• [Tekstfragment]:
==*==
Iedereen wilde één of meerdere cameeën van oude stenen maar omdat die nogal kostbaar waren vond men een alternatief, men ontdekte dat schelp erg geschikt was voor het snijden van cameeën, men kon gebruik maken van de al aanwezige kleur en reliëf.

Dan zijn er nog de doubletten, deze zijn moeilijk te onderscheiden van de echte cameeën en zien er prachtig uit.
Doubletten zijn cameeën gemaakt van opaak wit glas (doorschijnend maar niet doorzichtig), en geplakt op onyx of cornalijn.

Frankrijk ongeveer 1810
onderdelen van een parure 
De mode in die tijd schreef voor dat er veel maar vooral grote cameeën gedragen moesten worden. Een geliefd sieraad was toen een collier met een hele serie cameeën, verbonden door naast elkaar gelegen kettinkjes. Op die manier  kreeg je breed sieraad dat goed paste bij het diepe decolleté die toen in de mode was.
==*==
• [Uitgelezen rijen]:
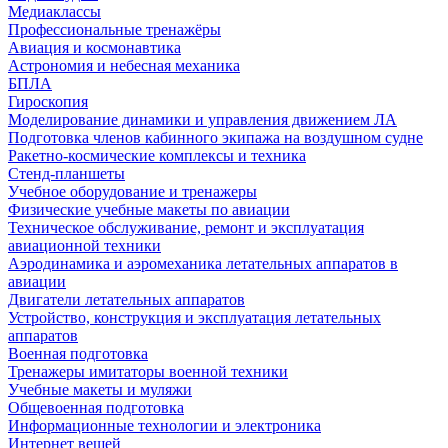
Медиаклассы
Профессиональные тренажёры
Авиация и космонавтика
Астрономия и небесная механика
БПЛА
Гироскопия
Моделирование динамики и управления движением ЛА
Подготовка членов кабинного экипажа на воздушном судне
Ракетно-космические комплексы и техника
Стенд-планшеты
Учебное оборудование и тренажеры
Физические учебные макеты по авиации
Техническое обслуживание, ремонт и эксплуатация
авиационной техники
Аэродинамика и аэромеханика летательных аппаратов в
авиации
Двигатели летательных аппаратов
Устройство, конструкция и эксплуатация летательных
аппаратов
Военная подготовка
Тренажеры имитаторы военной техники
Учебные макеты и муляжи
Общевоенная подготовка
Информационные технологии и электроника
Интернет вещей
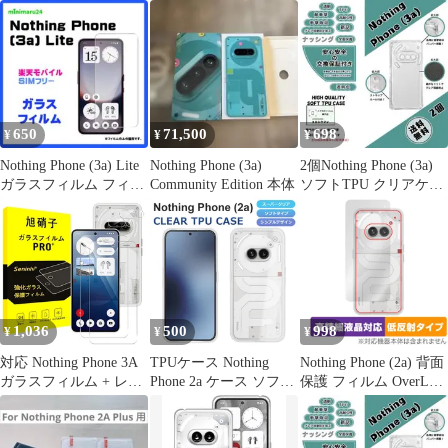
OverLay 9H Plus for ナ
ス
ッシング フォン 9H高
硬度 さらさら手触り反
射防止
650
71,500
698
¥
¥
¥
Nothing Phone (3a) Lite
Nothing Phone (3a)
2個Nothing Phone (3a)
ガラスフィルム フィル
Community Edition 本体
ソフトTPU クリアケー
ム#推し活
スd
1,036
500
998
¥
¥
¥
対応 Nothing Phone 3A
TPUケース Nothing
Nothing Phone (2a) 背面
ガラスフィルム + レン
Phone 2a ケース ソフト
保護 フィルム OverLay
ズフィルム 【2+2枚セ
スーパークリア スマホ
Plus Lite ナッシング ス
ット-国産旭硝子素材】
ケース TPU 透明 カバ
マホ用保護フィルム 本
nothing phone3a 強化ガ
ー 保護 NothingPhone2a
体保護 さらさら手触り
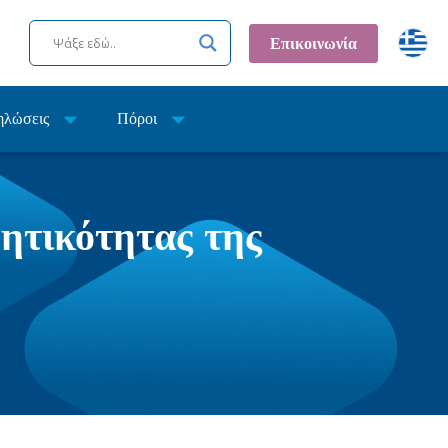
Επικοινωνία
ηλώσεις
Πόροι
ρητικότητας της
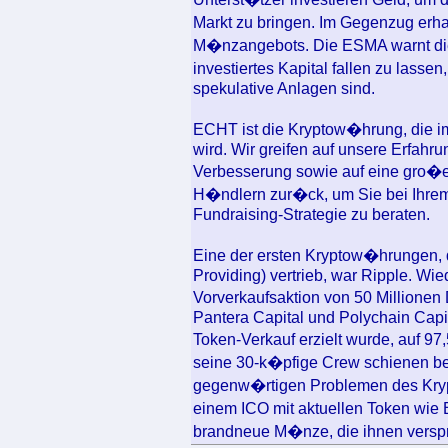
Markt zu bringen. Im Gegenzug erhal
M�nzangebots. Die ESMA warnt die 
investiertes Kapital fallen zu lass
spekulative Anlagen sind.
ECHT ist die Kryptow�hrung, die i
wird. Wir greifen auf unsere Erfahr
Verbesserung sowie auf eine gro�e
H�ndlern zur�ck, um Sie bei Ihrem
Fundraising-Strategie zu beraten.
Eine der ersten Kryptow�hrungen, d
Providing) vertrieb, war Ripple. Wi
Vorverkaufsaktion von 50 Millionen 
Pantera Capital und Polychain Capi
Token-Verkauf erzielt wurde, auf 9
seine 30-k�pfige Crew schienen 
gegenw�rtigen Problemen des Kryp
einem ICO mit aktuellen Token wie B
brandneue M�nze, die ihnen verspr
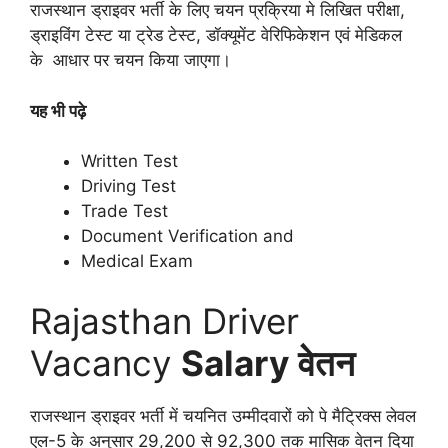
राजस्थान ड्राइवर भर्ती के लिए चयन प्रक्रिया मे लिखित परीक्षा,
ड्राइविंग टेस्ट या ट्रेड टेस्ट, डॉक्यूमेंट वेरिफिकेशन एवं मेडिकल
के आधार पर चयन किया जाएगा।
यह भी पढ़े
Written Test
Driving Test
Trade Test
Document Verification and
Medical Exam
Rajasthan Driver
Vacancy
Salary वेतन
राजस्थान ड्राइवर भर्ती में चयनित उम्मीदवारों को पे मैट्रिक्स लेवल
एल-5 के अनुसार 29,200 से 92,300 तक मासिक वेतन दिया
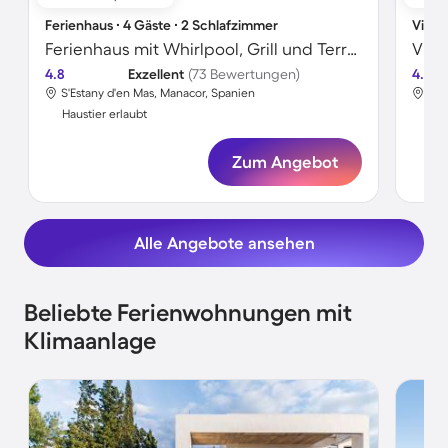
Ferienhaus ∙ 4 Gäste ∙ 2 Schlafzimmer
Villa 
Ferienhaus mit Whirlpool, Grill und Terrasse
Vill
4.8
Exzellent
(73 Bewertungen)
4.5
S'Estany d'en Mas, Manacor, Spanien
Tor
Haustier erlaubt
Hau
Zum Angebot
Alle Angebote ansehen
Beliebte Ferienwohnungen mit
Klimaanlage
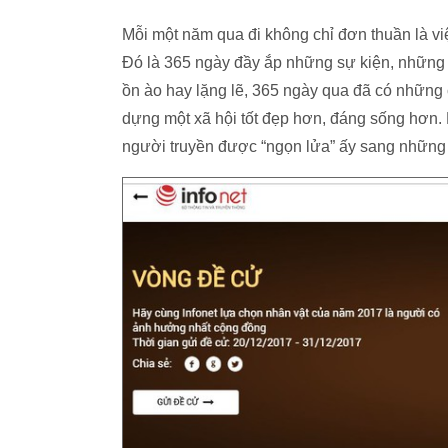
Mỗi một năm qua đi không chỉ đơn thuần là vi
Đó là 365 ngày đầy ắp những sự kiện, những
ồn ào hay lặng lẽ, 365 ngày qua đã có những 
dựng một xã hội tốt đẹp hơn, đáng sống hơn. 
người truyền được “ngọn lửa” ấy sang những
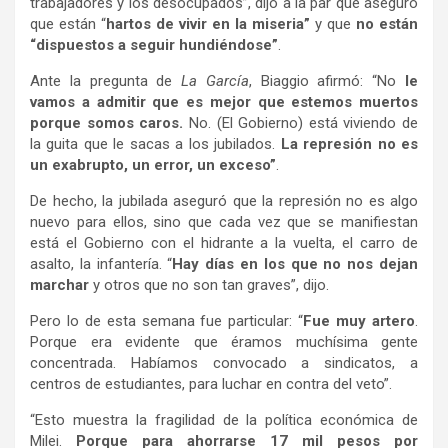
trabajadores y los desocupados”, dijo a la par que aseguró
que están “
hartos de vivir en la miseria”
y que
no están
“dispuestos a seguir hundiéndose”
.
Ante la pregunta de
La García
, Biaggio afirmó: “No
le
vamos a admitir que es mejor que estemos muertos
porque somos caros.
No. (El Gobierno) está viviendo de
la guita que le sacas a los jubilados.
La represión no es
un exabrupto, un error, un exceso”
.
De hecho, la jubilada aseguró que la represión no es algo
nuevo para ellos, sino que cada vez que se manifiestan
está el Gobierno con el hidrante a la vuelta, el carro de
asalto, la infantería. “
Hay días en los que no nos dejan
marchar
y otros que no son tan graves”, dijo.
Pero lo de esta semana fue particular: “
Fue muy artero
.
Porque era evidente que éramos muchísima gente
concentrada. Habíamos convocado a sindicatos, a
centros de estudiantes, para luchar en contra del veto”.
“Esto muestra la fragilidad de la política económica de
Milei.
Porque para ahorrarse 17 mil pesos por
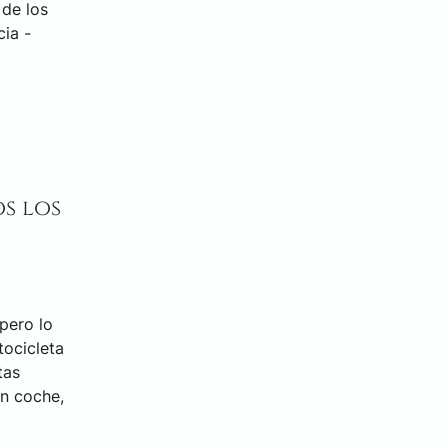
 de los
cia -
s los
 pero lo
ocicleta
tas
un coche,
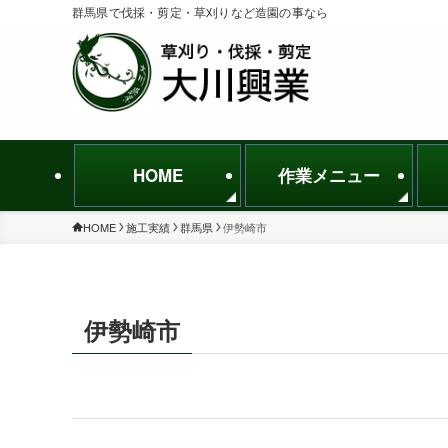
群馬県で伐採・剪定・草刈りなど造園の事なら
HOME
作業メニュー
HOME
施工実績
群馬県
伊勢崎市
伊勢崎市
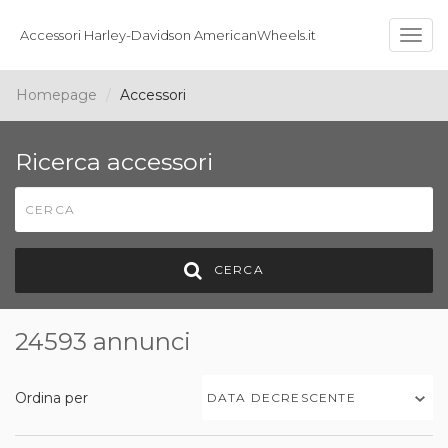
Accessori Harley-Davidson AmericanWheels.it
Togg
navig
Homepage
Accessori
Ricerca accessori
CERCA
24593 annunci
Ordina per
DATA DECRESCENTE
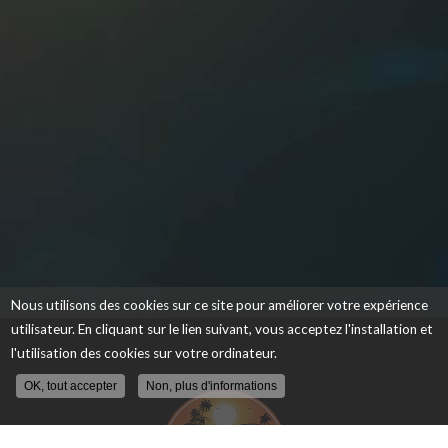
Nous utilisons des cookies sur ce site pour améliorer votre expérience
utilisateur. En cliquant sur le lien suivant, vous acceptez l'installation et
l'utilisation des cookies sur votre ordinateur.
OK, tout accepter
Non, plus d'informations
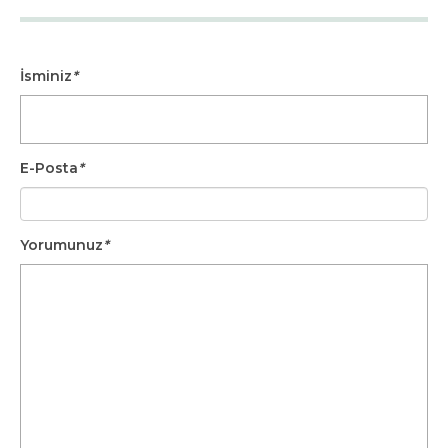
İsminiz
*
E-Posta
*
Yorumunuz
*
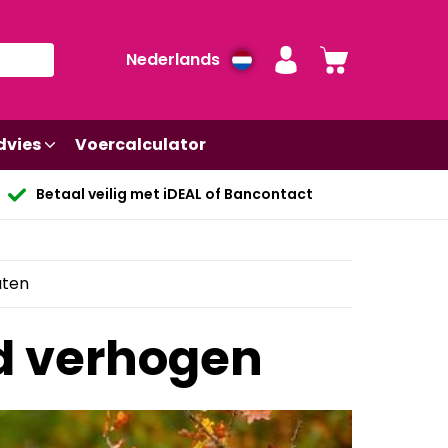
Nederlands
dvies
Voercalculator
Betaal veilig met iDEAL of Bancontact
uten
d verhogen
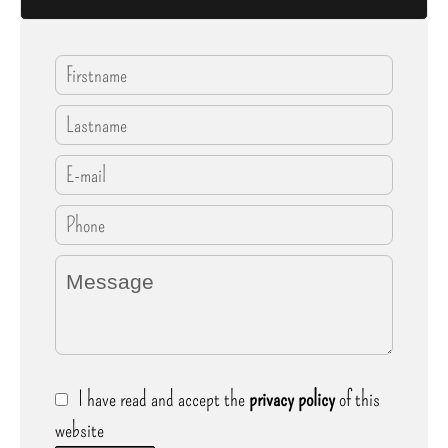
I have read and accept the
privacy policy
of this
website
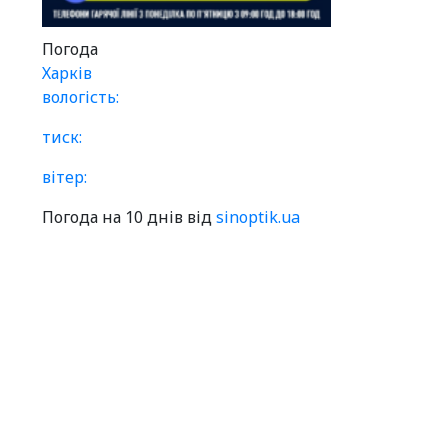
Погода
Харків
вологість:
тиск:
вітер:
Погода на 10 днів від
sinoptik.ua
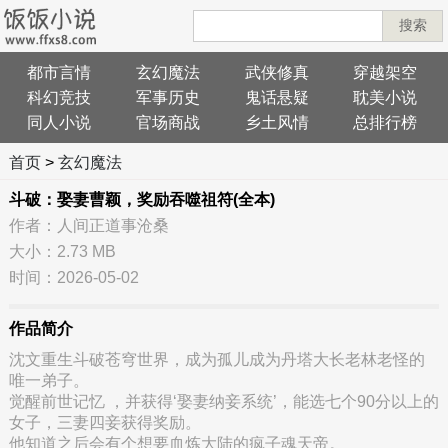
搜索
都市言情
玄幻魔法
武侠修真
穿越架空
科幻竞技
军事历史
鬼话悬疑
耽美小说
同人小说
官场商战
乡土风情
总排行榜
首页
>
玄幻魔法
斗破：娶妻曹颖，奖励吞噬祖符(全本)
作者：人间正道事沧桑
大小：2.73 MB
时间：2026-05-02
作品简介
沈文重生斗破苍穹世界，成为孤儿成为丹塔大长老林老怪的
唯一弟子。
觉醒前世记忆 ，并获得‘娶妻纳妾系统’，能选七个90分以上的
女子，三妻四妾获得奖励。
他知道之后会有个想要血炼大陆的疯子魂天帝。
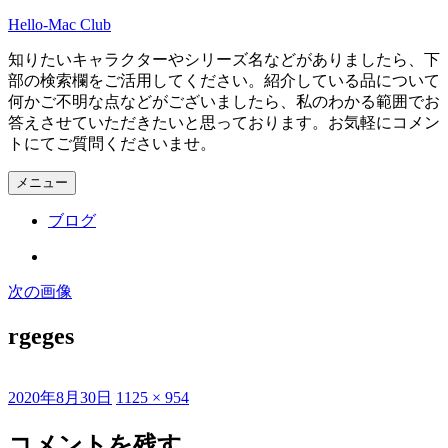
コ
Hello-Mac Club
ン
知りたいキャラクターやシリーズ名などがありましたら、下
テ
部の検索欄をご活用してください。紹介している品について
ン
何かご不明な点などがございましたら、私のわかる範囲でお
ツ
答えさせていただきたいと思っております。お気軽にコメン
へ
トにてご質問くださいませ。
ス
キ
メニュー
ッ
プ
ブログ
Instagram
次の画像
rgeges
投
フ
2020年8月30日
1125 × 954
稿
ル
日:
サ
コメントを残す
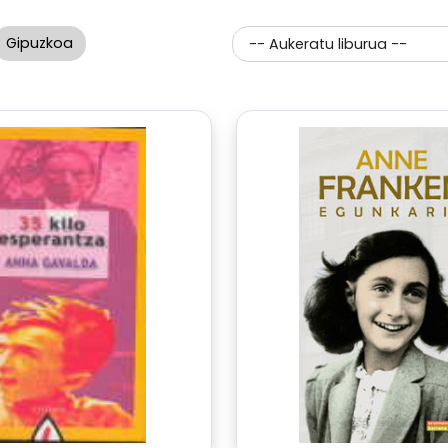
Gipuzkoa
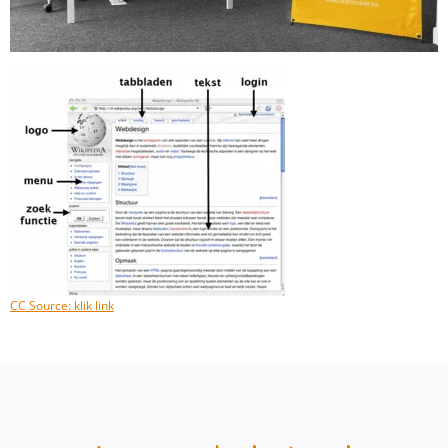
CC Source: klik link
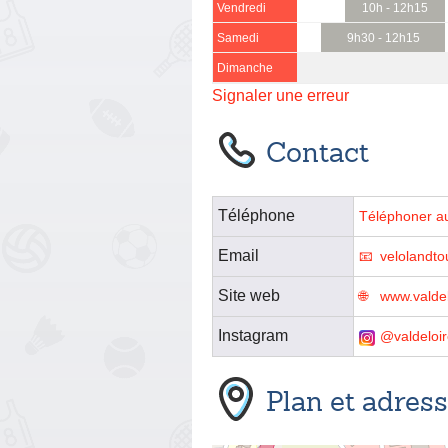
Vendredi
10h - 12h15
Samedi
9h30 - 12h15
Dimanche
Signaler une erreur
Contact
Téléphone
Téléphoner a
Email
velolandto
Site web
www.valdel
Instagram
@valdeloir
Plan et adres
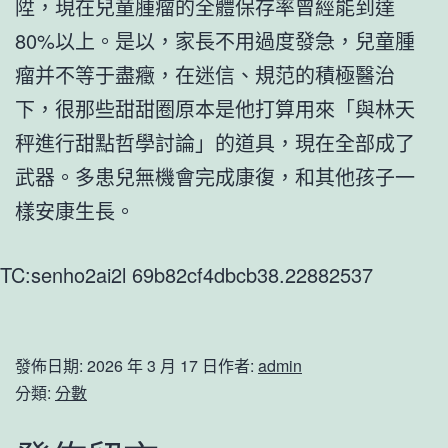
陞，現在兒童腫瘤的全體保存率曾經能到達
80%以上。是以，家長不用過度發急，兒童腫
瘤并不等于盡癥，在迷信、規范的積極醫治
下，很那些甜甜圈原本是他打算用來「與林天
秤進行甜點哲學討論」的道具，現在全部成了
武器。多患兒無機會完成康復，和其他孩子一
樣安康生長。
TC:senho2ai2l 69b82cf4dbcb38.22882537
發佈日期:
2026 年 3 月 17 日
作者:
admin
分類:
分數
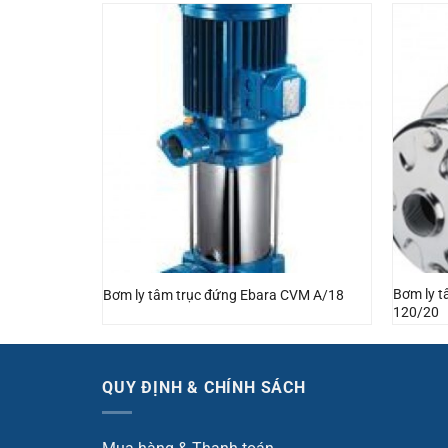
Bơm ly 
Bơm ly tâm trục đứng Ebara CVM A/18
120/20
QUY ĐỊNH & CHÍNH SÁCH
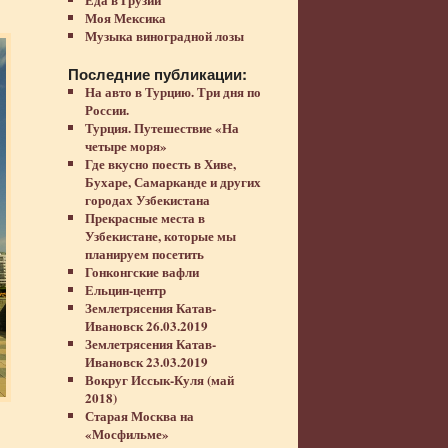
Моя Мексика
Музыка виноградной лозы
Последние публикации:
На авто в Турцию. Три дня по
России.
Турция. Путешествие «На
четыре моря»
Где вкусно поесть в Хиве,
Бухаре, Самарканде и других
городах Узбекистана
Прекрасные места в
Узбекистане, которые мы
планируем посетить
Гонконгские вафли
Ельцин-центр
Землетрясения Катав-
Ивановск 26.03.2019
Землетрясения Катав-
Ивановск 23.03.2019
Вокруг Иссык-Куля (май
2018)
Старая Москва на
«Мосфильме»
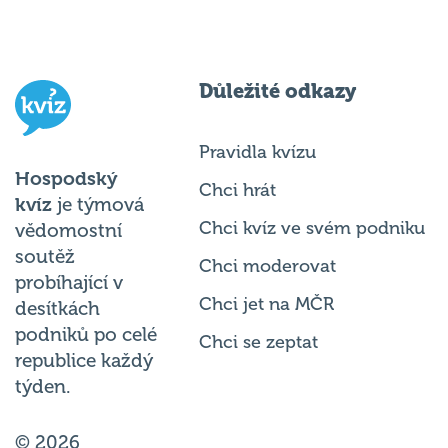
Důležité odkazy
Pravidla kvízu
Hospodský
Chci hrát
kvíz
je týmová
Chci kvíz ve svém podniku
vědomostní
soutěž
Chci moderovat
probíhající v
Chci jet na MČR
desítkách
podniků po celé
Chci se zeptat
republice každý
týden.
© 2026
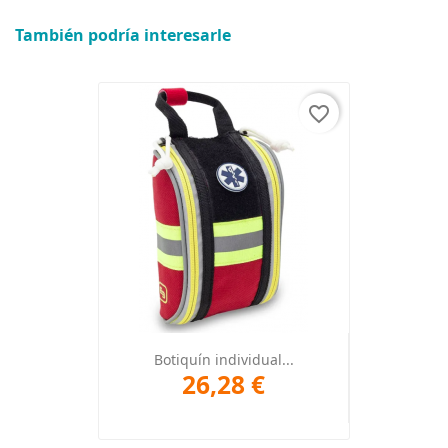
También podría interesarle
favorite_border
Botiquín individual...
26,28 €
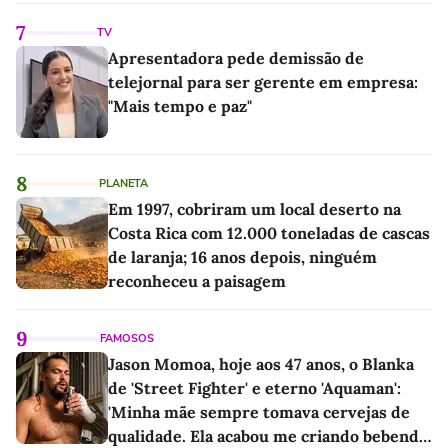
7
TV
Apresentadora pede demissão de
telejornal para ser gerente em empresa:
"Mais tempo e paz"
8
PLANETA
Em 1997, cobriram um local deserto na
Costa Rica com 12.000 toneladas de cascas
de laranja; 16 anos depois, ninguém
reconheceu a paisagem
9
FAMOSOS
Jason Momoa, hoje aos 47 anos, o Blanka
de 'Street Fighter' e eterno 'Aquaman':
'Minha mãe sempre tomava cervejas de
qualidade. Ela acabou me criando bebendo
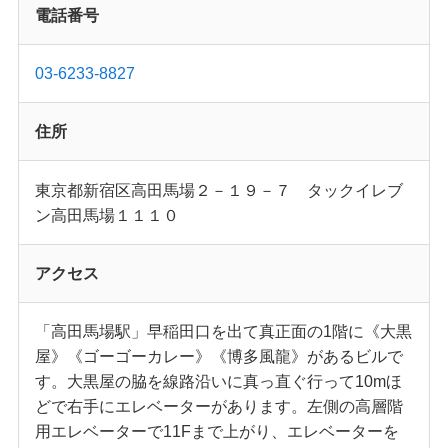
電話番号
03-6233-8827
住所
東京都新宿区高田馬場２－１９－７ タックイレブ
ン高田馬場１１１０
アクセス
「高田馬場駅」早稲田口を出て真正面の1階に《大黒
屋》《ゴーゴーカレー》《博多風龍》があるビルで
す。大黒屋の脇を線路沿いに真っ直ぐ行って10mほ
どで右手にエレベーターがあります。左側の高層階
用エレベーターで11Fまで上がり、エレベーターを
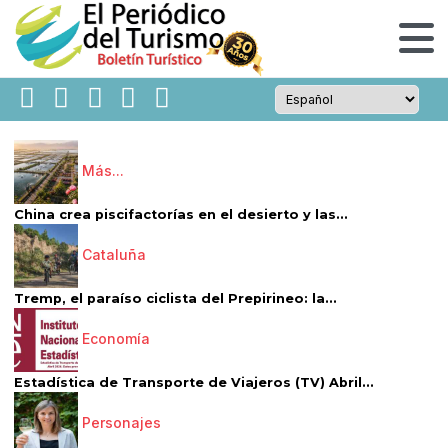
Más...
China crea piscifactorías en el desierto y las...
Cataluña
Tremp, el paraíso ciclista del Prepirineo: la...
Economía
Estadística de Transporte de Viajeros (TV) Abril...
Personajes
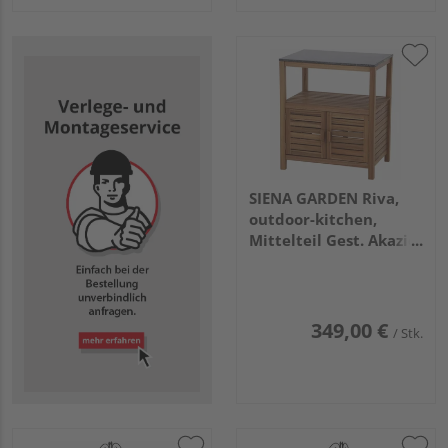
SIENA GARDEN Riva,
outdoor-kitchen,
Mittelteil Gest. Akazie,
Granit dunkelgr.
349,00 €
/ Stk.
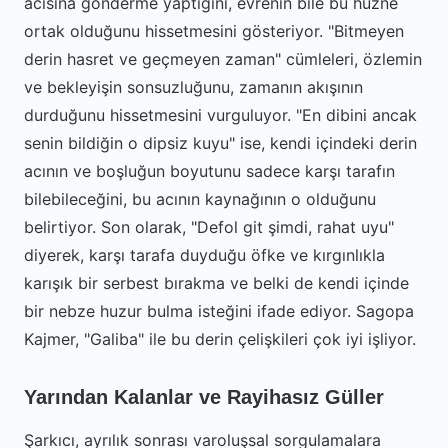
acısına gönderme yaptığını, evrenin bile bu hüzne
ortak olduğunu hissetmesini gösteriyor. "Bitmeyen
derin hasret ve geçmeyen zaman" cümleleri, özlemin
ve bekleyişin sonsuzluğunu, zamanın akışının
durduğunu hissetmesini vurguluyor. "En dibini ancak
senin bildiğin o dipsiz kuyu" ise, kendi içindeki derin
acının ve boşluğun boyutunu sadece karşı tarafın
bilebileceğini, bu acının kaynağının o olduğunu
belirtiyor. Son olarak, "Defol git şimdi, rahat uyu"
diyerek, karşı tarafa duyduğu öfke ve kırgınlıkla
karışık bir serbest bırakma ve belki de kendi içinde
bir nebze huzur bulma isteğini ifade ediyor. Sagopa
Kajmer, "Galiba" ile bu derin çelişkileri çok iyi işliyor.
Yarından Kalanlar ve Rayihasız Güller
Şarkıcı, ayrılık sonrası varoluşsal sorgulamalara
==*==
• [Opdracht]: Zet alle materialen op een rij die het tekstfragment over cameeën noemt.

• [Antwoord]:
- oude stenen
- schelp
- opaak wit glas
- onyx
- cornalijn